# [REQUIRED TASK A]
Please recast the listing that follows the blog post as a numbered list. Begin at its first line, stop after the line that has "family: Tyrannidae", and leave out blank lines.

# [TEXT TO READ]

---+---

Monday, October 14, 2013

Soliloquys Rhetorical Diagrams!

Day 1 with Mentors from Professor Werlin's class consisted of working on close reading of four soliloquys which I copy below.  Students examined the context and content of the works, and plotted the rhetorical arc of the text in diagrams.


Some strategies for soliloquy study in performance:
*paraphrasing
*noting antitheses, repetitions, alliteration, assonance, operative words
*Actioning the Text (unit, objectives and actions)
*Physicalizing the soliloquy (props, staging)
*Uta Hagen's 9 questions


Act 1: Sc.2
HAMLET:
O, that this too too sullied flesh would melt,
Thaw and resolve itself into a dew,
Or that the Everlasting had not fix'd
His canon 'gainst self-slaughter! O God! God!(135)
How weary, stale, flat and unprofitable
Seem to me all the uses of this world!
Fie on't! ah, fie! 'tis an unweeded garden
That grows to seed; things rank and gross in nature
Possess it merely. That it should come to this!(140)
But two months dead! Nay, not so much, not two;
So excellent a king, that was, to this,
Hyperion to a satyr; so loving to my mother
That he might not beteem the winds of heaven
Visit her face too roughly. Heaven and earth!(145)
Must I remember? Why, she would hang on him
As if increase of appetite had grown
By what it fed on; and yet, within a month—
Let me not think on't! Frailty, thy name is woman—
A little month, or ere those shoes were old(150)

---+---

# [RECORDS SHOWN]
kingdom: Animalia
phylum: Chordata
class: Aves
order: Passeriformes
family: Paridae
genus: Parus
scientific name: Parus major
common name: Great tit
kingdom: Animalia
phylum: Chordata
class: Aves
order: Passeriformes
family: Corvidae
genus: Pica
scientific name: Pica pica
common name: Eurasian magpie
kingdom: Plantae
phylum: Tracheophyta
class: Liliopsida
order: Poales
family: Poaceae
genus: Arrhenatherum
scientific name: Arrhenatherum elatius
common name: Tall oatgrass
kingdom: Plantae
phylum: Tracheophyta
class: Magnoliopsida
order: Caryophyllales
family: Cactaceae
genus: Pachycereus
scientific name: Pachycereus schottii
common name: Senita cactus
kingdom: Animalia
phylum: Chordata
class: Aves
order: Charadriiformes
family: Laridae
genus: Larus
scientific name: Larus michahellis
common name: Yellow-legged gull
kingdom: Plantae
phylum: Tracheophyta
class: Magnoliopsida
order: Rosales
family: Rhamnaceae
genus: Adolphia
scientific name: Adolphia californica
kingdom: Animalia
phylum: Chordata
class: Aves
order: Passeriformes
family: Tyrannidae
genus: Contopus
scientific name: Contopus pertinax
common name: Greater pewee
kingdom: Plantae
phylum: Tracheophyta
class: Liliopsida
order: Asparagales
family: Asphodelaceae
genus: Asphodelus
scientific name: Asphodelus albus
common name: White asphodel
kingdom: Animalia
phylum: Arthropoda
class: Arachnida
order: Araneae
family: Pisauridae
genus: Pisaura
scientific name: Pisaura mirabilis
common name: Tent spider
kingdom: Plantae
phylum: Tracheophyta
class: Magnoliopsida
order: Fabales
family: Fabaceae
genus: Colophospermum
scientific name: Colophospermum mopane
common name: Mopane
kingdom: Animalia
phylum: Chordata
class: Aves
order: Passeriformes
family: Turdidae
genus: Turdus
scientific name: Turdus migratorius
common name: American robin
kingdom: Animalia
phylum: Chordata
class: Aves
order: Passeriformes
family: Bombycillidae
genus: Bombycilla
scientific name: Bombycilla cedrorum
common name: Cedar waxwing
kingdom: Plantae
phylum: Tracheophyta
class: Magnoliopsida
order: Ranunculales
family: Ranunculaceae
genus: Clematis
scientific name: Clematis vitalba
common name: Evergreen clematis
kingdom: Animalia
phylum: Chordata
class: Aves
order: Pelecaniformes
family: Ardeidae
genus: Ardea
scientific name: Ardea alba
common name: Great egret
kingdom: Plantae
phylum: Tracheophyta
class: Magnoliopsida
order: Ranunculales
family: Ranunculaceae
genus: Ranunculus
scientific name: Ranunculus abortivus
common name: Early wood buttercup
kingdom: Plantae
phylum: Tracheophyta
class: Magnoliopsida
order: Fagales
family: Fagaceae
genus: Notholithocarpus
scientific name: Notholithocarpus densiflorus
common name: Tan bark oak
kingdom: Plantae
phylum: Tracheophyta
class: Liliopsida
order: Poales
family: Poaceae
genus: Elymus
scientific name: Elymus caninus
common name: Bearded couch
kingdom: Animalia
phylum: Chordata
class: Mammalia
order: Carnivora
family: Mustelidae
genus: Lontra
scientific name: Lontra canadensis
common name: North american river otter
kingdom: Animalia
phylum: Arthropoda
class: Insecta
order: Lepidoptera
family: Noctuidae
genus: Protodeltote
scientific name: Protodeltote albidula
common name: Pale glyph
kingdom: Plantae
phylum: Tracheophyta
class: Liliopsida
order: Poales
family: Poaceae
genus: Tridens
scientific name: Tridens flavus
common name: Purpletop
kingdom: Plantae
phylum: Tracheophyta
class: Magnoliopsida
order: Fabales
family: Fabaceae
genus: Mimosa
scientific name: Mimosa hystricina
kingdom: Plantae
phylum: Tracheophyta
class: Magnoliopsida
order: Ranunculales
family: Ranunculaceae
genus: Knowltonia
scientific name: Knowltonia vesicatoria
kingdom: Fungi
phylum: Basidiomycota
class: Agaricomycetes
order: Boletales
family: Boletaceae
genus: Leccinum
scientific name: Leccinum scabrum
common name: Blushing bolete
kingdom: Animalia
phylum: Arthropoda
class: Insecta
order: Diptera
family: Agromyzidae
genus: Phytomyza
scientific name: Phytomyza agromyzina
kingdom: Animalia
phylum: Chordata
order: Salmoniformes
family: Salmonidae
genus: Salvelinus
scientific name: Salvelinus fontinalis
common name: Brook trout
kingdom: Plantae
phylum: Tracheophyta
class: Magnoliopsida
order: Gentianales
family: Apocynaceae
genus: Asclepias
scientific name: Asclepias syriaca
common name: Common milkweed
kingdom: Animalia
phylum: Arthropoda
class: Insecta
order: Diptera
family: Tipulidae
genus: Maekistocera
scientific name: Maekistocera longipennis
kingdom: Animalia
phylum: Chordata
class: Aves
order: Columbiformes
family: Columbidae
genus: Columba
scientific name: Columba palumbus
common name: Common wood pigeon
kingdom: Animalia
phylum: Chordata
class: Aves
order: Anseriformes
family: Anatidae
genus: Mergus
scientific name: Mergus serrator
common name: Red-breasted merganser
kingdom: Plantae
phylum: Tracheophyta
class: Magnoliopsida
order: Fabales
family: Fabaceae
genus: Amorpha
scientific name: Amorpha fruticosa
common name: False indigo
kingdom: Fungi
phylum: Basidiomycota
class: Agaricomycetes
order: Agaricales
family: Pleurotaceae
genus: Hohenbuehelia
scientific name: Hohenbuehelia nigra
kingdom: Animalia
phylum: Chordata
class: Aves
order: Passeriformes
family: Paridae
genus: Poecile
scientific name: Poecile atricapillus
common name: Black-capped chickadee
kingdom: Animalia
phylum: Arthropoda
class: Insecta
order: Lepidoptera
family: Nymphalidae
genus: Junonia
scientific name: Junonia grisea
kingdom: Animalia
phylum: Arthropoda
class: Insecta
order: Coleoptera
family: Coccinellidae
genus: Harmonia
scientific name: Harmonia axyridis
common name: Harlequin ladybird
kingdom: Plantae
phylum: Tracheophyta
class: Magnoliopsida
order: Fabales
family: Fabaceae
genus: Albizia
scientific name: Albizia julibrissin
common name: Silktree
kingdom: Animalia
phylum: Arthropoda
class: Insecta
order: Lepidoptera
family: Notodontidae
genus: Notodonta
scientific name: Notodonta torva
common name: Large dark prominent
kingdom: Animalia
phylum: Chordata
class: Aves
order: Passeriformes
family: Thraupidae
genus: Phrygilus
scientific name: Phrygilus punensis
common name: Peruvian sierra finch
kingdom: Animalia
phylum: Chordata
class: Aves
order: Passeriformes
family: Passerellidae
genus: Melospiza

---+---

# [REQUIRED TASK B]
Condense the paragraph in the blog post above that begins "Day 1 with Mentors" into one sentence that keeps its main facts.

# [TASK SOLUTION A]
1. kingdom: Animalia
2. phylum: Chordata
3. class: Aves
4. order: Passeriformes
5. family: Paridae
6. genus: Parus
7. scientific name: Parus major
8. common name: Great tit
9. kingdom: Animalia
10. phylum: Chordata
11. class: Aves
12. order: Passeriformes
13. family: Corvidae
14. genus: Pica
15. scientific name: Pica pica
16. common name: Eurasian magpie
17. kingdom: Plantae
18. phylum: Tracheophyta
19. class: Liliopsida
20. order: Poales
21. family: Poaceae
22. genus: Arrhenatherum
23. scientific name: Arrhenatherum elatius
24. common name: Tall oatgrass
25. kingdom: Plantae
26. phylum: Tracheophyta
27. class: Magnoliopsida
28. order: Caryophyllales
29. family: Cactaceae
30. genus: Pachycereus
31. scientific name: Pachycereus schottii
32. common name: Senita cactus
33. kingdom: Animalia
34. phylum: Chordata
35. class: Aves
36. order: Charadriiformes
37. family: Laridae
38. genus: Larus
39. scientific name: Larus michahellis
40. common name: Yellow-legged gull
41. kingdom: Plantae
42. phylum: Tracheophyta
43. class: Magnoliopsida
44. order: Rosales
45. family: Rhamnaceae
46. genus: Adolphia
47. scientific name: Adolphia californica
48. kingdom: Animalia
49. phylum: Chordata
50. class: Aves
51. order: Passeriformes
52. family: Tyrannidae

# [TASK SOLUTION B]
Day 1 with mentors from Professor Werlin's class focused on close reading of four soliloquys, with students examining the context and content of the works and diagramming each text's rhetorical arc.